Testo riportato:
——

Nel XIV secolo aveva 300 abitanti circa
Anno XIX N. 82 Aprile 1997
Massimo Salvatore Caradonna
Pubblicati i primi due capitoli della tesi di laurea del neo architetto
1092 BALSIGNANO (Giuseppe Ceci)
I due conventi benedettini intitolati a San Lorenzo furono fondati alla fine del secolo X […] e formarono una badia che dalla nuova città, sorta nel secolo seguente, prese il nome di San Lorenzo di Aversa. La sua giurisdizione, tra il XII e il XIII secolo, si estendeva in Campania e in Puglia su ottanta chiese, presso le quali erano monasteri, grande con villaggi e larghi e pingui territori. Tra gli altri possessi era il castello di Balsignano che, con tutte le appartenenze, terre coltivate e incolte, oliveti, vigne e pascoli, era stato donato alla Badia Aversana dal duca Ruggero nel maggio 1092.

——

Voci fornite:
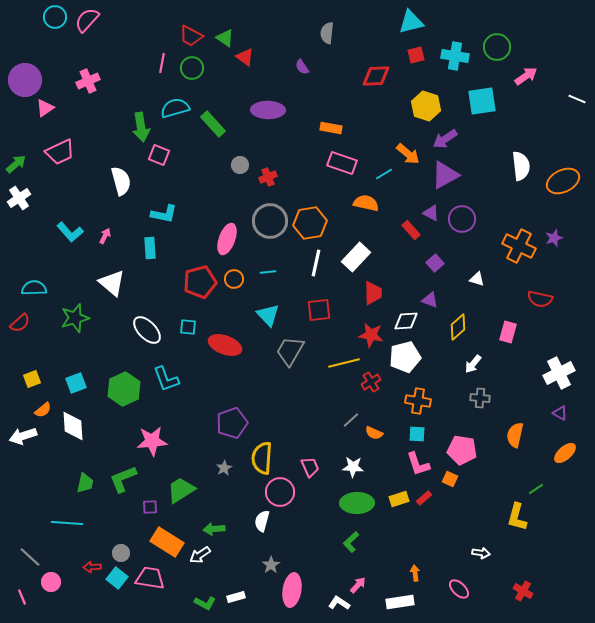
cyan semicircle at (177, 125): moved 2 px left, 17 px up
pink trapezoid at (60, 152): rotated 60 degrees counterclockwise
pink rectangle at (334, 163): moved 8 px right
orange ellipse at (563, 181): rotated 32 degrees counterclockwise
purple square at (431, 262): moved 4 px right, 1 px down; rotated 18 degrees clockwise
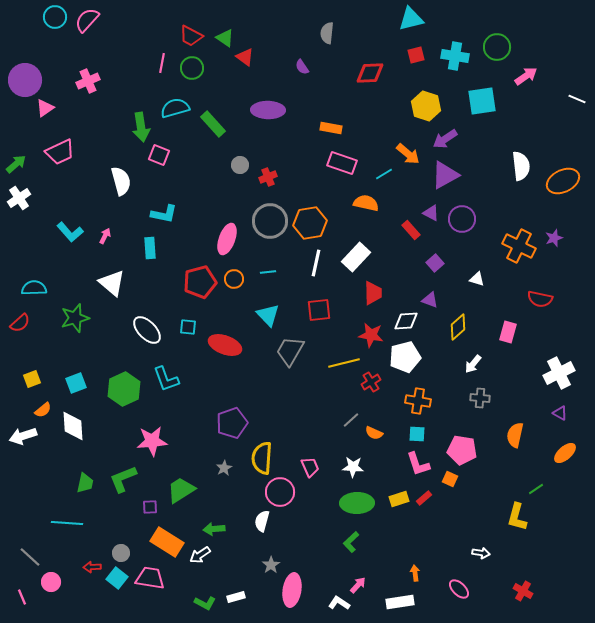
cyan triangle at (411, 22): moved 3 px up
red diamond at (376, 76): moved 6 px left, 3 px up
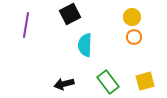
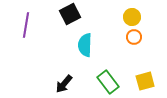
black arrow: rotated 36 degrees counterclockwise
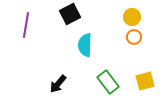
black arrow: moved 6 px left
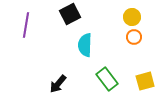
green rectangle: moved 1 px left, 3 px up
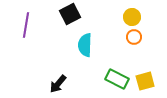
green rectangle: moved 10 px right; rotated 25 degrees counterclockwise
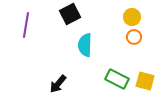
yellow square: rotated 30 degrees clockwise
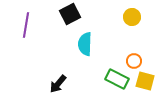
orange circle: moved 24 px down
cyan semicircle: moved 1 px up
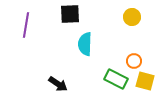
black square: rotated 25 degrees clockwise
green rectangle: moved 1 px left
black arrow: rotated 96 degrees counterclockwise
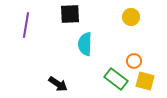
yellow circle: moved 1 px left
green rectangle: rotated 10 degrees clockwise
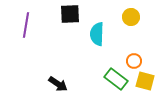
cyan semicircle: moved 12 px right, 10 px up
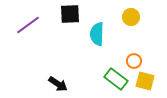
purple line: moved 2 px right; rotated 45 degrees clockwise
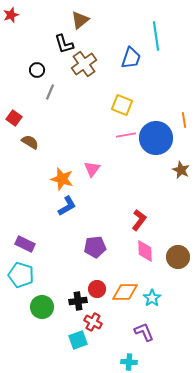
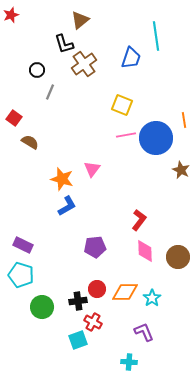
purple rectangle: moved 2 px left, 1 px down
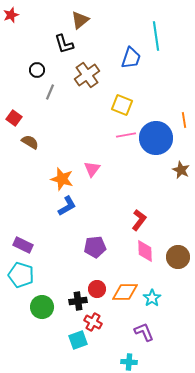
brown cross: moved 3 px right, 11 px down
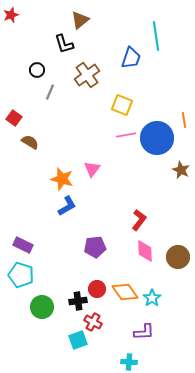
blue circle: moved 1 px right
orange diamond: rotated 56 degrees clockwise
purple L-shape: rotated 110 degrees clockwise
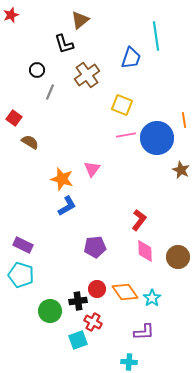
green circle: moved 8 px right, 4 px down
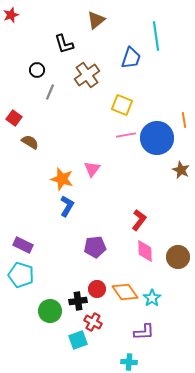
brown triangle: moved 16 px right
blue L-shape: rotated 30 degrees counterclockwise
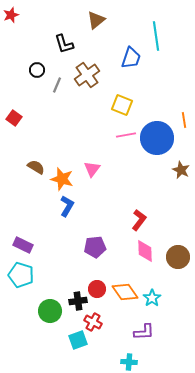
gray line: moved 7 px right, 7 px up
brown semicircle: moved 6 px right, 25 px down
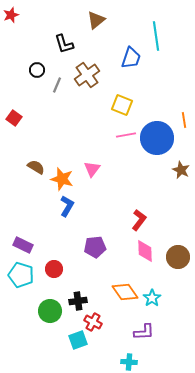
red circle: moved 43 px left, 20 px up
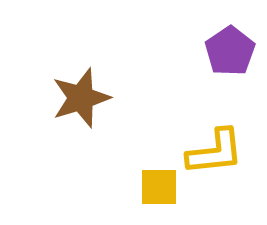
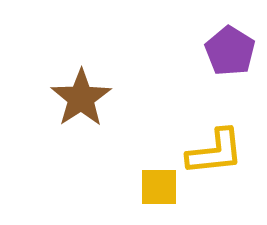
purple pentagon: rotated 6 degrees counterclockwise
brown star: rotated 16 degrees counterclockwise
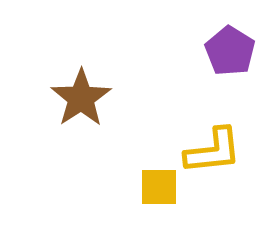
yellow L-shape: moved 2 px left, 1 px up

——

Compiti assegnati:
(1) Rispondi alle domande sul testo su Balsignano:
(a) Alla fine di quale secolo furono fondati i due conventi benedettini intitolati a San Lorenzo?
(b) Su quante chiese si estendeva la giurisdizione della badia tra il XII e il XIII secolo?
(c) Chi donò il castello di Balsignano alla Badia Aversana, e in quale mese e anno?
(2) Ripeti esattamente il passo del testo su Balsignano da "Nel XIV secolo" a "BALSIGNANO (Giuseppe Ceci)".

Risposte:
(1)
(a) Alla fine del secolo X.
(b) Su ottanta chiese.
(c) Il duca Ruggero, nel maggio 1092.

(2)
Nel XIV secolo aveva 300 abitanti circa
Anno XIX N. 82 Aprile 1997
Massimo Salvatore Caradonna
Pubblicati i primi due capitoli della tesi di laurea del neo architetto
1092 BALSIGNANO (Giuseppe Ceci)